Insulating your home can save you hundreds of dollars a year in heating and cooling costs, as well as provide a more comfortable environment. Installing insulation is quite simple and need not be costly if you do it yourself.
Insulation comes in several different R-values. The R-value indicates the insulation’s ability to retain heat in the building. Insulation with a high R-value will save more energy than insulation with a low R-value.
Be sure to wear a particle mask when installing insulation to avoid inhaling tiny fragments of insulation. If you wear contacts, you will want to wear goggles or switch to glasses during the installation.
Insulation can be installed in several areas in a house. The attic is the area in which insulation will save you the most money. An un-insulated attic area will rapidly lose heat or cooling. Attic insulation is either fiberglass batting or loose-fill insulation made of cellulose or fiberglass.
Loose-fill insulation is usually less expensive than batting and covers the area to be insulated more effectively. This insulation is typically blown into the area to be insulated, while batting is laid down between the attic joists by hand. The special blower needed to install loose-fill insulation can usually be rented at the building supply store where you buy the insulation.
It has a hopper where the insulation is loaded and a long hose through which the insulation is blown. Get the salesperson at the store to give you a demonstration of how your model works, as they are all a little different in operation.
Before beginning the installation, make sure that all leaks are sealed, as unnecessary airflow will rob you of some of your energy savings. Install flashing around chimneys and recessed lights in the attic to preserve a space of at least three inches between the heat producing item and the insulation. Weatherstrip the trapdoor to the attic and attach insulation to it. If you are using loose-fill insulation, make sure that a baffle is above each soffit vent so that the attic is still properly ventilated after the insulation is in place.
Blow loose-fill insulation into the attic at the rate the insulation manufacturer specifies to achieve the correct R-value per square foot. Make sure to apply the insulation evenly, not leaving any bare spots. Be especially careful to get enough insulation at the eaves of the attic, as it is easy to apply too little where the attic roof comes down to meet the floor. Loose-fill insulation might settle over time. Check for settling each year and add more insulation if needed.
Fiberglass batting comes in rolls. Install fiberglass batting by unrolling it and laying it paper side down between the attic joists. Staple the batting into place so that it does not shift and leave a bare spot. Cut out insulation around electrical sockets and lights. Fill any gaps with small pieces of insulation cut from the roll.
Insulating the walls in your house is also very important. If you are just building your house, you can install fiberglass batting between the wall joists before the drywall is installed. The principles of installation are the same as in the attic; unroll the insulation and staple it into place, making cutouts around windows and wall sockets.

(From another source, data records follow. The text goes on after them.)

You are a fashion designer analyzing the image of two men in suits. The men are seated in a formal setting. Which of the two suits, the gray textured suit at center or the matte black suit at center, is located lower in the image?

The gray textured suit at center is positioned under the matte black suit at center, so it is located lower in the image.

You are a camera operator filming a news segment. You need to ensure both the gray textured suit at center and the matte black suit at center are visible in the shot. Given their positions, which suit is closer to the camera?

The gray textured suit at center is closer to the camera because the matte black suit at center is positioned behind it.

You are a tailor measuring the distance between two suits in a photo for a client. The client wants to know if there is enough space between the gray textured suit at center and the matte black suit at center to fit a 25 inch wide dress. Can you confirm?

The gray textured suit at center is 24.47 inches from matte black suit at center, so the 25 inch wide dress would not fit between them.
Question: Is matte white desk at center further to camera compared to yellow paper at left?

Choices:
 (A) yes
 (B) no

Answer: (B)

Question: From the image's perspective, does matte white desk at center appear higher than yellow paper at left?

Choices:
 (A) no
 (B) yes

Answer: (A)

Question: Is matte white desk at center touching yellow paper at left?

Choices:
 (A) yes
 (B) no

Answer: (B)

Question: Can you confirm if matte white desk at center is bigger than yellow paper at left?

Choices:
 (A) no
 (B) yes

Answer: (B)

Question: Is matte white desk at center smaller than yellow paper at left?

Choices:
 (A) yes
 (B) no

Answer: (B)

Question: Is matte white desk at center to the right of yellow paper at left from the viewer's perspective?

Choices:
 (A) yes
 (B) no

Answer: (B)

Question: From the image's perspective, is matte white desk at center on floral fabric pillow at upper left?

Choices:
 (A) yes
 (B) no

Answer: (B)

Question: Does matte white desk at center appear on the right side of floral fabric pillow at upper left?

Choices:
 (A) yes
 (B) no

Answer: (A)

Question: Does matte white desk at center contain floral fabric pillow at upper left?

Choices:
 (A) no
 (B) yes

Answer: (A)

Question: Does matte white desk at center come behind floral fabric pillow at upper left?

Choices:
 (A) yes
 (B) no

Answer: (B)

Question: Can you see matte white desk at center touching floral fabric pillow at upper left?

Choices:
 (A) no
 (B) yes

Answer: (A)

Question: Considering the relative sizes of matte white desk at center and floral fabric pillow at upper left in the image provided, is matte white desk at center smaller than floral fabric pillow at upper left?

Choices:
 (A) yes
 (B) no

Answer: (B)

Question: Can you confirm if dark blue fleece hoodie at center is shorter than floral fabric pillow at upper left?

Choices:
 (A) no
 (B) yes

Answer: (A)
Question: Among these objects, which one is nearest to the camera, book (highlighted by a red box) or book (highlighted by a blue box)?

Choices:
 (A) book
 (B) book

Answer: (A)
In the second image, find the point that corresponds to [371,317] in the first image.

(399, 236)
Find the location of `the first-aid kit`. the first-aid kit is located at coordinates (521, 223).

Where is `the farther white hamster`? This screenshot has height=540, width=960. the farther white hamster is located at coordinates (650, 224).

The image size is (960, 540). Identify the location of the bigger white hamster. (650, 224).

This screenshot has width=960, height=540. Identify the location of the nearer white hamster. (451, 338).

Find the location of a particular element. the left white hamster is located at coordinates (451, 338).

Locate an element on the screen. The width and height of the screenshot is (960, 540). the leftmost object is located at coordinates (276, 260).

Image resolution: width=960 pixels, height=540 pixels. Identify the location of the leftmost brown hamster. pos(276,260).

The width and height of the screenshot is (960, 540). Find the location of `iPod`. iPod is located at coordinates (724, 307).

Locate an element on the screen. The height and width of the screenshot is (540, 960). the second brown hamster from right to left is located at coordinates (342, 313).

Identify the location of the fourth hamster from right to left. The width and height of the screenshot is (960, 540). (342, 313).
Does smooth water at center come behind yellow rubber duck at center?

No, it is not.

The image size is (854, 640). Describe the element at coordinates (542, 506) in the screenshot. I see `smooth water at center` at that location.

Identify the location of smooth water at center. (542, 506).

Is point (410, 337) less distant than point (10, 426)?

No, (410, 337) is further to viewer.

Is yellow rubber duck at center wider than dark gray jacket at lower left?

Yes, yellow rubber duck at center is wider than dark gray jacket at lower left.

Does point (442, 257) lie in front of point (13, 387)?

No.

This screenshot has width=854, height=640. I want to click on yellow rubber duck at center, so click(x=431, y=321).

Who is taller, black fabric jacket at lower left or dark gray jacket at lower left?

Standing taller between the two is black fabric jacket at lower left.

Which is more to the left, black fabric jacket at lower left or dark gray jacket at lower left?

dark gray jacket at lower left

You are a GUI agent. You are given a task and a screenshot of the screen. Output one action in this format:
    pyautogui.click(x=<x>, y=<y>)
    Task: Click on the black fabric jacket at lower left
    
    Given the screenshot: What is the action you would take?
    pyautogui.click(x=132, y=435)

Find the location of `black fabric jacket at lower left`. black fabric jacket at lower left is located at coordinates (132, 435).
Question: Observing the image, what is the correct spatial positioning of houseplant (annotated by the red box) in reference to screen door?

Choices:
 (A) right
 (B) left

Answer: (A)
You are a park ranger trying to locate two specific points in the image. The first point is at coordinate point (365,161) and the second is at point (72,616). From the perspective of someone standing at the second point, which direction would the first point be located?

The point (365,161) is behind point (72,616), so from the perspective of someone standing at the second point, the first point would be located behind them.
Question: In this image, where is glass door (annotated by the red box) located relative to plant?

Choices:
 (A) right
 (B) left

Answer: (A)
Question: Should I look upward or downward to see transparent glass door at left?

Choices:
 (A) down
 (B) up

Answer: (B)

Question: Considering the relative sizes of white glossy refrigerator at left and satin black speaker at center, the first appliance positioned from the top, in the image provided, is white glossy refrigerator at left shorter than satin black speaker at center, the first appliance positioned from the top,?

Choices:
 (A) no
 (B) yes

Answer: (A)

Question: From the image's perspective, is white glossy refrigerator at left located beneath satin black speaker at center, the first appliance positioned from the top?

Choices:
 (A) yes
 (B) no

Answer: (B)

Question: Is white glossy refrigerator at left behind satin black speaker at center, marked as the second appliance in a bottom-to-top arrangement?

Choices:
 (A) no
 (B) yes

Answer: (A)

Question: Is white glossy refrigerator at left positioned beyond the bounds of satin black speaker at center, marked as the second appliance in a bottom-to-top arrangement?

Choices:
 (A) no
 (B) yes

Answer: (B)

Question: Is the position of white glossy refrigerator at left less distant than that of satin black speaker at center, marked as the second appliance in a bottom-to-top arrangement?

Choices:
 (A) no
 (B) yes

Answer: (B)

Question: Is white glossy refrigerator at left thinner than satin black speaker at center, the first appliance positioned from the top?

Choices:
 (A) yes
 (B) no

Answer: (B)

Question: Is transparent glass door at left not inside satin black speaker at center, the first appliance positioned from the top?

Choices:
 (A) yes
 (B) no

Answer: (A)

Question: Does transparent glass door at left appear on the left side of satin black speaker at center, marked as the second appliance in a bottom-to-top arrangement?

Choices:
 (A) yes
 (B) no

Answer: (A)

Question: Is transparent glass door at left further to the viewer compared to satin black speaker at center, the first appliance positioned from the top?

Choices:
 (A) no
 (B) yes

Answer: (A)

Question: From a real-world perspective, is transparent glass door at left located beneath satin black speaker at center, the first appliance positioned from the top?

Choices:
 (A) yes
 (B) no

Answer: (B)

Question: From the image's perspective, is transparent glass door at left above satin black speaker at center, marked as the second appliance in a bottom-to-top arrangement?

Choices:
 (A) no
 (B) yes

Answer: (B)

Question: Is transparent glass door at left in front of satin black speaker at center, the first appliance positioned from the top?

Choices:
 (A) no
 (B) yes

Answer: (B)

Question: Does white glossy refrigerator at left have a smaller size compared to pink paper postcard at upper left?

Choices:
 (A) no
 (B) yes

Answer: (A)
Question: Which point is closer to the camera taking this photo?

Loose-fill insulation can be used to insulate existing walls. You must drill holes in the exterior wall that are about two inches in diameter. Two holes should be drilled between each stud. One hole should be at 16 inches from the top of the wall and the other at 24 inches from the bottom of the wall. Blow the insulation into each hole until the section between each stud is full, and then plug the holes.
Insulating a basement or crawlspace and adding a vapor barrier can make the whole house more comfortable. It will keep the area under the house at a more even temperature and cuts down on moisture. Rigid foam insulation is the best insulation to use for basements and crawlspaces. This type of insulation comes in nine or ten-foot sheets that are one-half inch thick.
The sheets are made of polystyrene or urethane. To insulate your basement, first, attach furring strips to the walls with masonry anchors. The furring strips should be spaced at the width of the foam sheet. Cut the sheets with an insulation board saw so that they fit between the wall’s sill plate and the cap plate.
If you are insulating a crawl space, make sure the sheet is cut to fit between the ground and the floor joists without letting the insulation touch the ground. Make cutouts as necessary for windows, vents, and electrical outlets. The sheets will be attached to the concrete block walls with panel adhesive. Make sure that the panel adhesive you choose will not dissolve the insulation.
Spread the adhesive on each sheet and attach the sheet to the basement wall. After all the insulation is in place, staple plastic sheeting to the furring strips to form a vapor barrier. If you are installing the insulation in a basement, attach wallboard over the vapor barrier for a more finished look.
Whether you decide to insulate your attic, walls, or basement, the energy savings and increased comfort of your home will repay your efforts for years to come.